In the plots above, the “adjusted rank” of a candidate is their ranking \(r\) plus their scaled margin of victory. Following the usual convention, the most-popular candidate is at rank 1. Accordingly, we invert the \(y\)-axis so that the rank-1 candidate is visually dominant. Our default scaling of a margin of victory \(m\) is \(e^{-cm/\sqrt{n}}\). This exponential scaling makes it possible to see small differences in vote-counts in the small margins of victory which affect the safety of an election result. Note that a very small margin of victory adds almost a whole unit to the candidate’s rank. We introduce the scaling factor \(c/\sqrt{n}\) into the exponent as a rough-cut estimate of the standard deviation of the standard deviation of a victory margin in an election with \(n\) ballots. A candidate whose margin of victory is a multiple of \(\sqrt{n}\) thus has a very small adjustment to their rank in our plots. Our margin-scaling parameter \(c\) has the default value of 1, and may be adjusted using the parameter cMargin of plot.SafeVote.

In the sample testDeletions plot above, Morrissey’s adjusted rank is visually very close to McDonald’s adjusted rank when most of the ballots have been counted.

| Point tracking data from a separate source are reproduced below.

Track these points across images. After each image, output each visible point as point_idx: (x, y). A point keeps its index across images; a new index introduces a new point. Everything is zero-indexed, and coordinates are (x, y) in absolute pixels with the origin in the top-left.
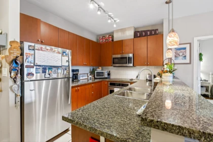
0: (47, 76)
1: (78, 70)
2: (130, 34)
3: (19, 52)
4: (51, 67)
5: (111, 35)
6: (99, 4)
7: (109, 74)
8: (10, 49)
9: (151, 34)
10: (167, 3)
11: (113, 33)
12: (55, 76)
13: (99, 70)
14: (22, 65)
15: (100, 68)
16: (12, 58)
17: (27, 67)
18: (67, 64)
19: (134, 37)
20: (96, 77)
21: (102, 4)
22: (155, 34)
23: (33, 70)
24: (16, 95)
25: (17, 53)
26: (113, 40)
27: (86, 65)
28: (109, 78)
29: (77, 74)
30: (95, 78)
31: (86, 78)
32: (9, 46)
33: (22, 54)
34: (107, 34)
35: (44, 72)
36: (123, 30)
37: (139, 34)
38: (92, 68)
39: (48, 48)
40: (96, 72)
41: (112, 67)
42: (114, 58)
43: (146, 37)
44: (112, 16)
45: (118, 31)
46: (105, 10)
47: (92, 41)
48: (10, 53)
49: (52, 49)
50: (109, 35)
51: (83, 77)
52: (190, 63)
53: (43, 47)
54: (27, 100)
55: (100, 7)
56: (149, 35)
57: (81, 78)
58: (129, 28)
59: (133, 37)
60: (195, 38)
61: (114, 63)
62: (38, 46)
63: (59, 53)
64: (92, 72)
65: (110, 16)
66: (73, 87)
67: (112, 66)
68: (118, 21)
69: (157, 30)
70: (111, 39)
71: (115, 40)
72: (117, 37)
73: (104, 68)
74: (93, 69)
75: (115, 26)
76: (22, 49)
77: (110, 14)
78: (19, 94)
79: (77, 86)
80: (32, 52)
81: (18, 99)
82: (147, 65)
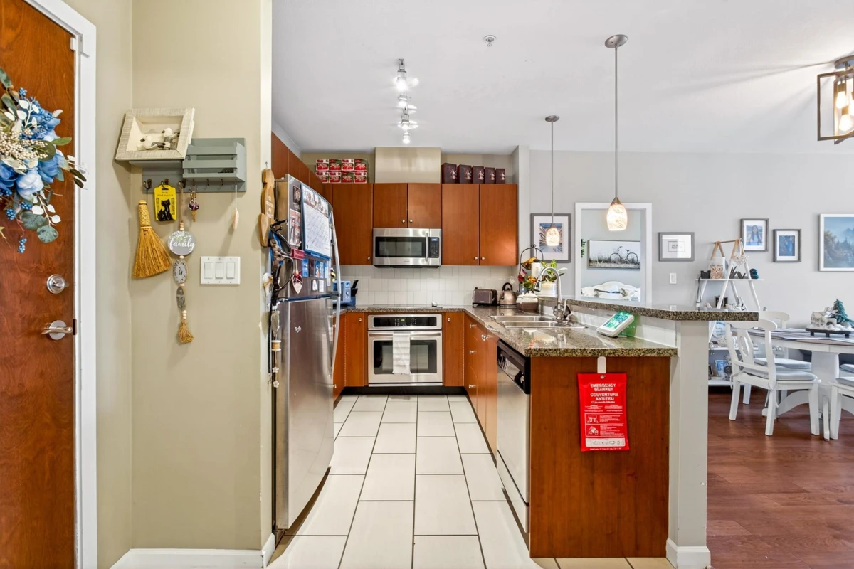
2: (429, 169)
3: (273, 206)
7: (354, 293)
8: (264, 194)
9: (486, 180)
10: (548, 119)
11: (373, 155)
19: (443, 181)
22: (498, 180)
24: (271, 345)
25: (271, 209)
34: (348, 153)
36: (406, 153)
37: (453, 173)
39: (317, 198)
42: (380, 239)
43: (476, 185)
45: (389, 152)
49: (319, 202)
50: (356, 161)
52: (569, 261)
53: (312, 193)
56: (483, 182)
58: (427, 151)
59: (437, 180)
60: (577, 204)
65: (406, 111)
69: (503, 170)
70: (363, 174)
71: (378, 179)
72: (386, 170)
82: (479, 263)
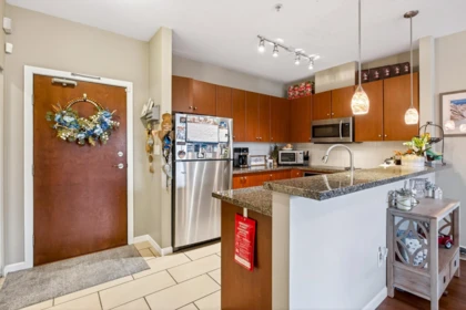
0: (201, 155)
1: (247, 150)
2: (347, 77)
3: (171, 126)
4: (205, 145)
5: (310, 81)
6: (275, 40)
7: (306, 158)
8: (163, 123)
9: (393, 74)
10: (406, 16)
12: (210, 156)
13: (288, 149)
14: (174, 142)
15: (290, 145)
16: (164, 133)
17: (179, 143)
18: (226, 140)
19: (356, 84)
20: (280, 162)
21: (280, 41)
22: (402, 73)
23: (185, 148)
24: (168, 177)
25: (168, 127)
26: (313, 92)
27: (260, 141)
28: (307, 165)
29: (246, 156)
30: (279, 165)
31: (263, 163)
32: (161, 121)
33: (174, 129)
34: (302, 81)
35: (197, 150)
36: (333, 71)
37: (365, 76)
38: (273, 146)
39: (202, 118)
40: (280, 152)
41: (311, 144)
42: (314, 127)
43: (381, 81)
44: (303, 52)
46: (287, 46)
47: (272, 97)
48: (163, 128)
49: (206, 120)
50: (307, 83)
51: (256, 161)
53: (196, 117)
54: (178, 185)
55: (276, 45)
56: (389, 76)
57: (253, 163)
58: (345, 67)
59: (353, 83)
61: (314, 136)
62: (190, 117)
63: (215, 124)
64: (274, 154)
65: (298, 54)
66: (235, 176)
67: (310, 141)
68: (318, 57)
69: (407, 63)
70: (309, 90)
71: (317, 91)
72: (322, 85)
73: (299, 145)
74: (276, 148)
75: (311, 68)
76: (173, 122)
77: (297, 50)
78: (170, 175)
79: (243, 175)
80: (184, 125)
81: (170, 182)
82: (384, 139)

This suggests to us that their relative standing in this election is sensitive to small variations in voter behaviour.

One of our primary motivations for developing this package was its possible future use in ranking candidates for the party list of the Green Party of Aotearoa New Zealand. To date, we have found no academic study of methods for ranking candidates using preferential-voting ballots, making it quite possibly a greenfield problem in social-choice research. In private communication of November 2022, Prof. Nicolaus Tideman had offered some advice on our initial proposal for ranking with a Condorcet score. However, because diversity is one of the explicit values of this party, a ranking that is derived from an STV-style ballot-counting process would seem much more appropriate for use by the NZ Greens than any ranking that is derived from a Condorcet scoring process. Indeed, the NZ Greens are currently using a modification of Meek’s STV algorithm, enshrined in Schedule 1A of Local Electoral Regulations 2001, to form its party list. Under its current rules, the NZ Greens rely on a delegated assembly to form an initial list. In a possible future in which the NZ Greens have dozens of elected MPs, the size of this assembly may have to be increased if the sitting MPs seeking re-election are to be safely ranked against each other, and against other candidates in the pool.

We wonder: are \(n\) preferential ballots generally sufficient, in real-world elections, to safely rank-order \(\sqrt{n}\) candidates? This package is, we hope, a first step toward answering this question.